(Data records Opens)

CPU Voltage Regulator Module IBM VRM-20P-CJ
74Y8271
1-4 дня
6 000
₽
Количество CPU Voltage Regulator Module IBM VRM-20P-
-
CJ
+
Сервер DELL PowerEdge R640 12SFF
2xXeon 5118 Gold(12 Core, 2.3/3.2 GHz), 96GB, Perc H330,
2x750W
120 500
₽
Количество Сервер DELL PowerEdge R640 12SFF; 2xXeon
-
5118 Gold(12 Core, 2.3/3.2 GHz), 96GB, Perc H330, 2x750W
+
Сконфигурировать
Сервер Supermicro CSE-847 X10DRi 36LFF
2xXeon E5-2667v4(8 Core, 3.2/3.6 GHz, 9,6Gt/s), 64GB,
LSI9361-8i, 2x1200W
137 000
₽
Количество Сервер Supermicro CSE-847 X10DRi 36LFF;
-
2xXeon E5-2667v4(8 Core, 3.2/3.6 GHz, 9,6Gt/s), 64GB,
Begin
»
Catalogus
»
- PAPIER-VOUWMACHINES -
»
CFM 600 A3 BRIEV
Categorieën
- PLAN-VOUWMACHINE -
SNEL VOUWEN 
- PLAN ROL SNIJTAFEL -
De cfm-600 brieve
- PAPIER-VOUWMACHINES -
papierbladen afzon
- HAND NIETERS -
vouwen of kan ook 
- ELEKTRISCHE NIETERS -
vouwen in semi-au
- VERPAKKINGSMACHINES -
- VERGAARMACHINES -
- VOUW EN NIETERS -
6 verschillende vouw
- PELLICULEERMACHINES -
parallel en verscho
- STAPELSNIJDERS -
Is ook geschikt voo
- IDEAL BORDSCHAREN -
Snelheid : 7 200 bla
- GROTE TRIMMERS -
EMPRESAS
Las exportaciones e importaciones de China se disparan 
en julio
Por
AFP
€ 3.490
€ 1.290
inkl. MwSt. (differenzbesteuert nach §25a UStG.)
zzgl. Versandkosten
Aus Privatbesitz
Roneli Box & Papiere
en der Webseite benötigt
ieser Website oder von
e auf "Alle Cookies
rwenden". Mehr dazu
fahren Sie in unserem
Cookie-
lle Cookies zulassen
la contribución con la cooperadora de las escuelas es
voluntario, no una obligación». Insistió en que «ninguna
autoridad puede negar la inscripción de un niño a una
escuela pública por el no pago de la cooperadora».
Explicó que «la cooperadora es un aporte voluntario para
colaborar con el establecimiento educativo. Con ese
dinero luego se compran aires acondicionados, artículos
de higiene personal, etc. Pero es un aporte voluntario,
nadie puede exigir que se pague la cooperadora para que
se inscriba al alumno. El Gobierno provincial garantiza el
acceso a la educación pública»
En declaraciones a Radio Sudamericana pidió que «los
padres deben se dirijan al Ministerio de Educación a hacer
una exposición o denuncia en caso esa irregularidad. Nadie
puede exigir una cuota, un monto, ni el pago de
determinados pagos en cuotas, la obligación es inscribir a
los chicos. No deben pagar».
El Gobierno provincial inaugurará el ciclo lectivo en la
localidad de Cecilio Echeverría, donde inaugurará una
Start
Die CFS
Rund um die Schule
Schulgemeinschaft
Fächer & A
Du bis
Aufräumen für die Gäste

(Data records Closes)

* [Work task] Arrange every line of the listing above as a Markdown table with two columns, Row for the row number and Line for the line itself, and leave out any blank lines.

* [Task response]
| Row | Line |
|---|---|
| 1 | CPU Voltage Regulator Module IBM VRM-20P-CJ |
| 2 | 74Y8271 |
| 3 | 1-4 дня |
| 4 | 6 000 |
| 5 | ₽ |
| 6 | Количество CPU Voltage Regulator Module IBM VRM-20P- |
| 7 | - |
| 8 | CJ |
| 9 | + |
| 10 | Сервер DELL PowerEdge R640 12SFF |
| 11 | 2xXeon 5118 Gold(12 Core, 2.3/3.2 GHz), 96GB, Perc H330, |
| 12 | 2x750W |
| 13 | 120 500 |
| 14 | ₽ |
| 15 | Количество Сервер DELL PowerEdge R640 12SFF; 2xXeon |
| 16 | - |
| 17 | 5118 Gold(12 Core, 2.3/3.2 GHz), 96GB, Perc H330, 2x750W |
| 18 | + |
| 19 | Сконфигурировать |
| 20 | Сервер Supermicro CSE-847 X10DRi 36LFF |
| 21 | 2xXeon E5-2667v4(8 Core, 3.2/3.6 GHz, 9,6Gt/s), 64GB, |
| 22 | LSI9361-8i, 2x1200W |
| 23 | 137 000 |
| 24 | ₽ |
| 25 | Количество Сервер Supermicro CSE-847 X10DRi 36LFF; |
| 26 | - |
| 27 | 2xXeon E5-2667v4(8 Core, 3.2/3.6 GHz, 9,6Gt/s), 64GB, |
| 28 | Begin |
| 29 | » |
| 30 | Catalogus |
| 31 | » |
| 32 | - PAPIER-VOUWMACHINES - |
| 33 | » |
| 34 | CFM 600 A3 BRIEV |
| 35 | Categorieën |
| 36 | - PLAN-VOUWMACHINE - |
| 37 | SNEL VOUWEN  |
| 38 | - PLAN ROL SNIJTAFEL - |
| 39 | De cfm-600 brieve |
| 40 | - PAPIER-VOUWMACHINES - |
| 41 | papierbladen afzon |
| 42 | - HAND NIETERS - |
| 43 | vouwen of kan ook  |
| 44 | - ELEKTRISCHE NIETERS - |
| 45 | vouwen in semi-au |
| 46 | - VERPAKKINGSMACHINES - |
| 47 | - VERGAARMACHINES - |
| 48 | - VOUW EN NIETERS - |
| 49 | 6 verschillende vouw |
| 50 | - PELLICULEERMACHINES - |
| 51 | parallel en verscho |
| 52 | - STAPELSNIJDERS - |
| 53 | Is ook geschikt voo |
| 54 | - IDEAL BORDSCHAREN - |
| 55 | Snelheid : 7 200 bla |
| 56 | - GROTE TRIMMERS - |
| 57 | EMPRESAS |
| 58 | Las exportaciones e importaciones de China se disparan  |
| 59 | en julio |
| 60 | Por |
| 61 | AFP |
| 62 | € 3.490 |
| 63 | € 1.290 |
| 64 | inkl. MwSt. (differenzbesteuert nach §25a UStG.) |
| 65 | zzgl. Versandkosten |
| 66 | Aus Privatbesitz |
| 67 | Roneli Box & Papiere |
| 68 | en der Webseite benötigt |
| 69 | ieser Website oder von |
| 70 | e auf "Alle Cookies |
| 71 | rwenden". Mehr dazu |
| 72 | fahren Sie in unserem |
| 73 | Cookie- |
| 74 | lle Cookies zulassen |
| 75 | la contribución con la cooperadora de las escuelas es |
| 76 | voluntario, no una obligación». Insistió en que «ninguna |
| 77 | autoridad puede negar la inscripción de un niño a una |
| 78 | escuela pública por el no pago de la cooperadora». |
| 79 | Explicó que «la cooperadora es un aporte voluntario para |
| 80 | colaborar con el establecimiento educativo. Con ese |
| 81 | dinero luego se compran aires acondicionados, artículos |
| 82 | de higiene personal, etc. Pero es un aporte voluntario, |
| 83 | nadie puede exigir que se pague la cooperadora para que |
| 84 | se inscriba al alumno. El Gobierno provincial garantiza el |
| 85 | acceso a la educación pública» |
| 86 | En declaraciones a Radio Sudamericana pidió que «los |
| 87 | padres deben se dirijan al Ministerio de Educación a hacer |
| 88 | una exposición o denuncia en caso esa irregularidad. Nadie |
| 89 | puede exigir una cuota, un monto, ni el pago de |
| 90 | determinados pagos en cuotas, la obligación es inscribir a |
| 91 | los chicos. No deben pagar». |
| 92 | El Gobierno provincial inaugurará el ciclo lectivo en la |
| 93 | localidad de Cecilio Echeverría, donde inaugurará una |
| 94 | Start |
| 95 | Die CFS |
| 96 | Rund um die Schule |
| 97 | Schulgemeinschaft |
| 98 | Fächer & A |
| 99 | Du bis |
| 100 | Aufräumen für die Gäste |